CERN Accelerating science

This website is no longer maintained. Its content may be obsolete. Please visit http://home.cern/ for current CERN information.

CERN home pageCERN home pageDocuments by ReferenceDocuments by ReferenceCNLsCNLsYear 2001Year 2001Help, Info about this page

Contents

Editorial Information
Editorial
If you need help
Announcements Physics Computing Desktop Computing Internet Services and Network Scientific Applications and Software Engineering Desktop Publishing The Learning Zone User Documentation Just For Fun ...
Previous:A Brief History of Cernlib (1966-???)
Next:The PAW History Seen by the CNLs
 (See printing version)



The Design and Implementation of Large Packages: Hbook, GEANT3, PAW, ROOT

Rene Brun , IT/DI


Abstract

The software development evolution as seen by a CERN Physicist involved in the development of Physics software since the very beginning of his professional life.

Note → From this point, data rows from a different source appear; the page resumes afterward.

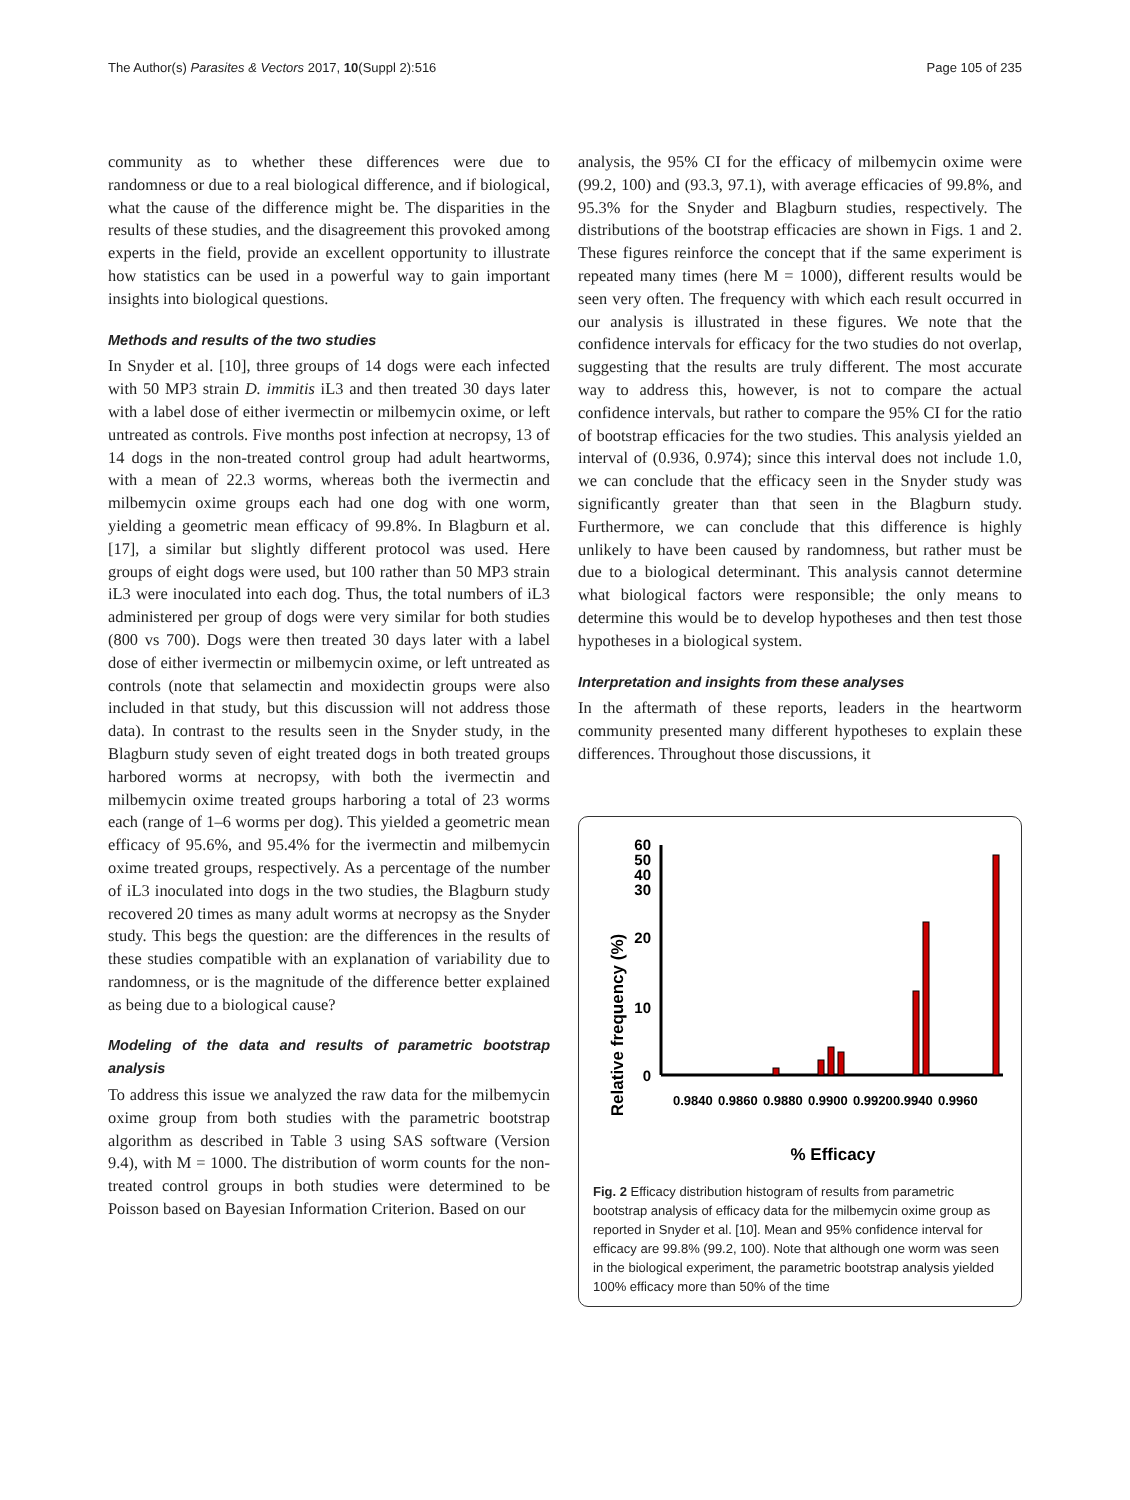The Author(s) Parasites & Vectors 2017, 10(Suppl 2):516 Page 105 of 235
community as to whether these differences were due to randomness or due to a real biological difference, and if biological, what the cause of the difference might be. The disparities in the results of these studies, and the disagreement this provoked among experts in the field, provide an excellent opportunity to illustrate how statistics can be used in a powerful way to gain important insights into biological questions.
Methods and results of the two studies
In Snyder et al. [10], three groups of 14 dogs were each infected with 50 MP3 strain D. immitis iL3 and then treated 30 days later with a label dose of either ivermectin or milbemycin oxime, or left untreated as controls. Five months post infection at necropsy, 13 of 14 dogs in the non-treated control group had adult heartworms, with a mean of 22.3 worms, whereas both the ivermectin and milbemycin oxime groups each had one dog with one worm, yielding a geometric mean efficacy of 99.8%. In Blagburn et al. [17], a similar but slightly different protocol was used. Here groups of eight dogs were used, but 100 rather than 50 MP3 strain iL3 were inoculated into each dog. Thus, the total numbers of iL3 administered per group of dogs were very similar for both studies (800 vs 700). Dogs were then treated 30 days later with a label dose of either ivermectin or milbemycin oxime, or left untreated as controls (note that selamectin and moxidectin groups were also included in that study, but this discussion will not address those data). In contrast to the results seen in the Snyder study, in the Blagburn study seven of eight treated dogs in both treated groups harbored worms at necropsy, with both the ivermectin and milbemycin oxime treated groups harboring a total of 23 worms each (range of 1–6 worms per dog). This yielded a geometric mean efficacy of 95.6%, and 95.4% for the ivermectin and milbemycin oxime treated groups, respectively. As a percentage of the number of iL3 inoculated into dogs in the two studies, the Blagburn study recovered 20 times as many adult worms at necropsy as the Snyder study. This begs the question: are the differences in the results of these studies compatible with an explanation of variability due to randomness, or is the magnitude of the difference better explained as being due to a biological cause?
Modeling of the data and results of parametric bootstrap analysis
To address this issue we analyzed the raw data for the milbemycin oxime group from both studies with the parametric bootstrap algorithm as described in Table 3 using SAS software (Version 9.4), with M = 1000. The distribution of worm counts for the non-treated control groups in both studies were determined to be Poisson based on Bayesian Information Criterion. Based on our
analysis, the 95% CI for the efficacy of milbemycin oxime were (99.2, 100) and (93.3, 97.1), with average efficacies of 99.8%, and 95.3% for the Snyder and Blagburn studies, respectively. The distributions of the bootstrap efficacies are shown in Figs. 1 and 2. These figures reinforce the concept that if the same experiment is repeated many times (here M = 1000), different results would be seen very often. The frequency with which each result occurred in our analysis is illustrated in these figures. We note that the confidence intervals for efficacy for the two studies do not overlap, suggesting that the results are truly different. The most accurate way to address this, however, is not to compare the actual confidence intervals, but rather to compare the 95% CI for the ratio of bootstrap efficacies for the two studies. This analysis yielded an interval of (0.936, 0.974); since this interval does not include 1.0, we can conclude that the efficacy seen in the Snyder study was significantly greater than that seen in the Blagburn study. Furthermore, we can conclude that this difference is highly unlikely to have been caused by randomness, but rather must be due to a biological determinant. This analysis cannot determine what biological factors were responsible; the only means to determine this would be to develop hypotheses and then test those hypotheses in a biological system.
Interpretation and insights from these analyses
In the aftermath of these reports, leaders in the heartworm community presented many different hypotheses to explain these differences. Throughout those discussions, it
Relative frequency (%)
60
50
40
30
20
10
0
0.9840
0.9860
0.9880
0.9900
0.9920
0.9940
0.9960
% Efficacy
Fig. 2 Efficacy distribution histogram of results from parametric bootstrap analysis of efficacy data for the milbemycin oxime group as reported in Snyder et al. [10]. Mean and 95% confidence interval for efficacy are 99.8% (99.2, 100). Note that although one worm was seen in the biological experiment, the parametric bootstrap analysis yielded 100% efficacy more than 50% of the time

When the CNL editor kindly suggested me to write an article for this special edition of the Newsletter, I had a long hesitation for two reasons:

  • I still feel myself pretty young, but have to admit that I have been floating around for 3 decades by now. At a time where many Internet startup/down managers are teenagers, I thought that may be the CNL readers will not be interested by stories of the kind "How good was the time when my grand mother was making tasteful strawberries jams".
  • the second and main reason was that when you have been involved in the development of large packages used at a large scale in our field of research and others, you know very well that the true story involves not only technical matters but also and mainly sociological events with people moving between projects, sections, groups and divisions.
At the end, I accepted to write this note because I always had a fantastic opportunity to work in a very challenging area in contact with thousands of people in the world. During this time, I have been the witness of a tremendous evolution of the computer industry and also of the way large software systems are developed.

The seventies

In 1971, I was lucky to be accepted as a summer student. At the time, I was preparing my thesis in a small experiment at the SC evaluating the differential cross-sections in interactions between protons and thin targets from Beryllium to Gold. The events consisted of only two quantities, the energy of a particle absorbed by a NAI block and the dedx information collected by a germanium diode. The events of two bytes were recorded on rolls of paper tape, about 1 cm per event and 10,000 events on a roll. To analyze the events, histograms and scatter plots of dedx versus energy had to be produced. That is how I started a long career with histograming packages. The paper tape rolls were "manually" converted to temporary disk files with a life time of a few days and analyzed on the CDC6600 in the room where the printing shop is today. The analysis program consisted of about one "box" of 2000 punched cards with about 50 Fortran subroutines. The name of the routine was written with a pen on the top side of the cards. The size of the subroutine was carefully chosen such that there were enough cards to make the name visible and the order of routines in the box corresponded in general to the logical sequence of execution. The size of the executable module was typically a few tens of Kilobytes. Running a job was a long process consisting of the following steps:
  • put your box in one of the input trays X,S,M,L,T (express, short, medium, long jobs, jobs with tapes). The jobs were queued in each tray.
  • an operator reads the box in the card reader and controls the execution.
  • the result of the job is written to the line printer output
  • Once an hour, the line printer output are sorted in special racks.
Starting in 1972, a new and faster facility (FOCUS) was made available. You could enter yourself your program in the cards reader and could get the output on a line printer in the users area. While your job was running, you could find the status by typing a command of the style "Job inquiry brun 1287". Waiting for the job completion, you had plenty of opportunities to discuss with your colleagues and the cafeteria was just near by.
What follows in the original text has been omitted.